NOTE AL TESTO – SUL SITO, DA CONSULTARE
19 GIUGNO 2016 | 12A DOMENICA T. ORDINARIO – ANNO C | OMELIA
Per cominciare Chi è Gesù? La domanda è molto importante ieri come oggi. Ed è una domanda che coinvolge la storia e ogni persona nei suoi orientamenti di fondo. Gesù sorprende gli apostoli con le parole che rivelano la sua identità. È il « messia sofferente », che realizza la parola dei profeti.
La parola di Dio Zaccaria 12,10-11. Pochi versetti dedicati al messia sofferente, discendente di Davide. Altri profeti descriveranno le sue sofferenze in modo ben più dettagliato. Zaccaria viene citato da Giovanni, quando vede morire Gesù sulla croce (19,37). Galati 3,26-29. In Gesù, dice Paolo, vengono abolite tutte le distinzioni ed è riconosciuta a ogni persona la piena dignità, quella unica e identica dei figli di Dio. Luca 9,18-24. Gesù mette gli apostoli di fronte a una domanda che li costringe a schierarsi: dovranno dire quale opinione si sono fatta finora di lui. È Pietro a rispondere per tutti, ma la sua risposta non ha lo stesso significato per lui e per Gesù.

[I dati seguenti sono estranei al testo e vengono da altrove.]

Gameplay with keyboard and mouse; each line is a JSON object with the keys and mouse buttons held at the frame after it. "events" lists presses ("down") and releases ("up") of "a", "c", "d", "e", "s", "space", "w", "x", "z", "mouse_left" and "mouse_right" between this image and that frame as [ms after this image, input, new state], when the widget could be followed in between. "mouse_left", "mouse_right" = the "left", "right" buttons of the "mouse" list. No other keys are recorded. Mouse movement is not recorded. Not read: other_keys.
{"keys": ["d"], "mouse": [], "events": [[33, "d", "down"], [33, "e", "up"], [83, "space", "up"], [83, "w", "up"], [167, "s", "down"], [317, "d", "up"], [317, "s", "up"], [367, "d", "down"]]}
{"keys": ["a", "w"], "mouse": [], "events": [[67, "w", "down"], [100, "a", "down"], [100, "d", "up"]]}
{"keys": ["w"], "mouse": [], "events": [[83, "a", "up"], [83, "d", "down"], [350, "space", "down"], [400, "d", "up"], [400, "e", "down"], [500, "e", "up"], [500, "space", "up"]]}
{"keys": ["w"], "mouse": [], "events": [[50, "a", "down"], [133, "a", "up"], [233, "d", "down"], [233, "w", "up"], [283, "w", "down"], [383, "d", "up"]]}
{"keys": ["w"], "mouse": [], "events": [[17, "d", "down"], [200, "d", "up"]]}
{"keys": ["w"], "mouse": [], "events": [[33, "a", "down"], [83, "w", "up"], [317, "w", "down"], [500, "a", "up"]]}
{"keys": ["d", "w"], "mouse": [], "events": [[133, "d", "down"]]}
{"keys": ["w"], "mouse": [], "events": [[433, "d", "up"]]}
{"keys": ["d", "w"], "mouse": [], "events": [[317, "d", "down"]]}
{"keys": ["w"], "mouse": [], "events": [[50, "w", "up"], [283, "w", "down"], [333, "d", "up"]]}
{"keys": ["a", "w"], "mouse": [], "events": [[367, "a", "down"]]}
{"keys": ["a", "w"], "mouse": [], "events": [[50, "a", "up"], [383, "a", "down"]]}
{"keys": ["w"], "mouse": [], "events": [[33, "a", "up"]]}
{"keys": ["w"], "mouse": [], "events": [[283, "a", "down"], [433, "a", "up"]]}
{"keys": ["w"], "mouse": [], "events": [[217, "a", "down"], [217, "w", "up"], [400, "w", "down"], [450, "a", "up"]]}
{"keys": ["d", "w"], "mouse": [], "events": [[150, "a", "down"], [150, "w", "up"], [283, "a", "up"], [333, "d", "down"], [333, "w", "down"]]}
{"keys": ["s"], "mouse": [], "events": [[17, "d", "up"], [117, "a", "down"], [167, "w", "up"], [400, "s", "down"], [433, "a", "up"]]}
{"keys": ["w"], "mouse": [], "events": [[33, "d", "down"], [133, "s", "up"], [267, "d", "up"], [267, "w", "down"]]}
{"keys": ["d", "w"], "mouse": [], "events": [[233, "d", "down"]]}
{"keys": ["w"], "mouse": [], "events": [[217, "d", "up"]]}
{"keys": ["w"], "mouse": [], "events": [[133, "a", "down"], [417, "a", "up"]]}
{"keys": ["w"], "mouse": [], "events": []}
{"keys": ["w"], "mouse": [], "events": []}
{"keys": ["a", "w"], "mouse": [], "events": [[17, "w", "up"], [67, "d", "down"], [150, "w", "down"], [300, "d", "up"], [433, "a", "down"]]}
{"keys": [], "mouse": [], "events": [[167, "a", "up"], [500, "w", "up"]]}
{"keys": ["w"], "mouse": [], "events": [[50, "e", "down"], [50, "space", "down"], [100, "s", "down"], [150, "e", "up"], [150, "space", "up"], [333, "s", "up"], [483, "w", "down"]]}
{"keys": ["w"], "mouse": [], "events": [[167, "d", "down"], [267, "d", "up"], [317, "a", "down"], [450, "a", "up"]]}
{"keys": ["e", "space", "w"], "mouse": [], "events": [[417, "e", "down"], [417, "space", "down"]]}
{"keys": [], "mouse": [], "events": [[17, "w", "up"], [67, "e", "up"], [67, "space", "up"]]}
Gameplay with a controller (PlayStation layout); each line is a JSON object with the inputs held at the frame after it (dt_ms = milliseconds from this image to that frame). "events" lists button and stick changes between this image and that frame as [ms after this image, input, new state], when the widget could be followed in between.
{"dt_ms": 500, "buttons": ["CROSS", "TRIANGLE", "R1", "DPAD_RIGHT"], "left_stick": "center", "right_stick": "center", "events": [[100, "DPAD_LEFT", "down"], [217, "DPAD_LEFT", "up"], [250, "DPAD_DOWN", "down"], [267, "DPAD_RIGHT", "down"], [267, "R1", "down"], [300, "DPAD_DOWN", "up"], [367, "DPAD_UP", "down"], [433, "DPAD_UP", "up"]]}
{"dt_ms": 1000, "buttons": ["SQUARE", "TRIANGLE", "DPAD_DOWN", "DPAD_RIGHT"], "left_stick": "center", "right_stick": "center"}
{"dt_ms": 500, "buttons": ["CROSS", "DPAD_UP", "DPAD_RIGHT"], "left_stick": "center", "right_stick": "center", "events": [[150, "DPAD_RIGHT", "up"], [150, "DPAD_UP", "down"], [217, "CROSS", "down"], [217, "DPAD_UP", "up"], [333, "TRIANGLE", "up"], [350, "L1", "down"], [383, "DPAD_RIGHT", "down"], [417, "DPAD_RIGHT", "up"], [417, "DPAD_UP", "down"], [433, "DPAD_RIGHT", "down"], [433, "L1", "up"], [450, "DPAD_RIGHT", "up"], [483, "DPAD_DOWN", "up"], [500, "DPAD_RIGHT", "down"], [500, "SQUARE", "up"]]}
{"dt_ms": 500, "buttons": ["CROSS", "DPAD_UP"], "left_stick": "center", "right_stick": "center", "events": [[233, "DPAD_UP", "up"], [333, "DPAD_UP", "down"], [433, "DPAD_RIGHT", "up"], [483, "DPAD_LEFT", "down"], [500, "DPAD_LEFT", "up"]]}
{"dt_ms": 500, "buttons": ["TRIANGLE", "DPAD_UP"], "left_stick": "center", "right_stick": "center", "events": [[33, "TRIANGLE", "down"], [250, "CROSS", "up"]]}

Riflettere « Chi è Gesù? » è una delle domande più impegnative a livello personale, ma è anche una di quelle domande che può cambiare il senso della storia. Se la sono posta miliardi di persone negli ultimi duemila anni. Una domanda che non è nuova e che era già sulla bocca di tanti durante la sua vita pubblica. La domanda la si trova nei tre vangeli sinottici e viene fatta agli apostoli da Gesù stesso. Da sempre Gesù fa discutere. C’è chi ha scelto di vivere come lui ed è disposto a dare la vita per lui. C’è chi vuole difenderlo e mette la sua cultura a servizio delle proprie convinzioni. Montagne di libri hanno analizzato e meditato ogni episodio della sua vita. Qualche tempo fa una rivista underground ha fatto circolare un manifesto con l’identikit di Gesù. Presentava Gesù come un ricercato a piede libero: in alto la scritta Wanted, al fondo l’elenco delle sue scelte controcorrente e libere. Perché Gesù è stato insieme un profeta itinerante, apparentemente un po’ anarchico, ma anche il Figlio di Dio che parla con autorità, affascina e manda in crisi. « Mai un uomo ha parlato così! » (Gv 7,46). Perdona i peccati come solo Dio può fare e fa miracoli. Alla domanda di Gesù seguono le risposte degli apostoli: la gente lo considera un grande profeta, il Battista o Elia ritornati in vita. Gesù però li incalza e rende personalissima la sua domanda: « Ma voi, chi dite che io sia? ». Pietro esprime il suo atto di fede pieno a nome di tutti: « Tu sei il Cristo di Dio ». Altrove Gesù fa l’elogio delle parole di Pietro, qui invece, l’evangelista Luca precisa che Gesù immediatamente corregge l’idea che Pietro e gli altri potevano avere del messia: « Il Figlio dell’uomo deve soffrire molto, essere riprovato dagli anziani, dai sommi sacerdoti e dagli scribi, essere messo a morte e risorgere il terzo giorno ». La parola di Gesù scende su di loro come una doccia fredda. Morivano qui le loro ambizioni, anche se l’idea di un messia glorioso e vittorioso rimarrà ancora in loro ben radicata. Lo scandalo della croce rivelerà la fragilità della loro fede. Si riveleranno delusi, traditori e codardi. Eppure alla fine, nonostante tutto, gli apostoli lo seguiranno e conosceranno anch’essi il travaglio e l’umiliazione del martirio.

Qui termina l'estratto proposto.